I get woken up to an alert about read capacity on one of my DynamoDB tables. Here is the error being logged.
ProvisionedThroughputExceededException: The level of configured provisioned throughput for the table was exceeded. Consider increasing your provisioning level with the UpdateTable API.
When I load my CloudWatch graphs, and it appears I’m well below capacity.
These graphs show consumed capacity (blue on the left) well below provisioned capacity (red on the left), while our throttled requests spike for a bit then go down.
Our first thought is that DynamoDB is doing something wrong. Maybe it had an issue at that time. Before I go on, try to think and see if you can brainstorm what the issue was.
DynamoDB partitions items across a cluster. If you reserve capacity, you’re reserving capacity for the entire cluster assuming uniform distribution of reads.
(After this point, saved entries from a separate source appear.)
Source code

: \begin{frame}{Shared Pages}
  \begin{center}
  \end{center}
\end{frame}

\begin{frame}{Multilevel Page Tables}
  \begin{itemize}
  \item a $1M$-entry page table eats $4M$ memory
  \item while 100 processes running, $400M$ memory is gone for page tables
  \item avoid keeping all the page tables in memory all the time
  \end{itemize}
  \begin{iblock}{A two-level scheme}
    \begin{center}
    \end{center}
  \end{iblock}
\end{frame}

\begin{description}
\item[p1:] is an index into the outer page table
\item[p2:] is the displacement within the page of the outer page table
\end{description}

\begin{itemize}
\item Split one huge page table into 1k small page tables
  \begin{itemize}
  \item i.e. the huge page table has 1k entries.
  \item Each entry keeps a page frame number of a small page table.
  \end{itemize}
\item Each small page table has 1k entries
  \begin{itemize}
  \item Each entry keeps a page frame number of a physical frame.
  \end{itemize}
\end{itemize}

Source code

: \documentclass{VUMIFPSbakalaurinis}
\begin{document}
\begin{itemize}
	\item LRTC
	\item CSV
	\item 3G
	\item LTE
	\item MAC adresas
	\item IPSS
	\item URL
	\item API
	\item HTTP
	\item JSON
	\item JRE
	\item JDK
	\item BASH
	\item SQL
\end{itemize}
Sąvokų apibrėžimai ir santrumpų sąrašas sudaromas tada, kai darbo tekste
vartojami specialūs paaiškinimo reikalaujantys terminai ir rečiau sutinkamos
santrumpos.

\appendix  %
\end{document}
For example, if you want a capacity of 20,000 reads per second and the cluster happens to exist on 10 nodes, you could expect around 2,000 reads per second on a single node.
In our case, we had a single item that happened to be hot. This hot item caused a large amount of traffic on a single DynamoDB node which caused us to get throttled. This case was rare enough that we resolved it with a special case cache in situations with increased use.
AWS has a support ticket specifically about this issue. You can currently expect a maximum of 3,000 read units per partition. The lesson here is if you are throttled well below your reserved capacity, double-check your request distribution to ensure it’s uniform.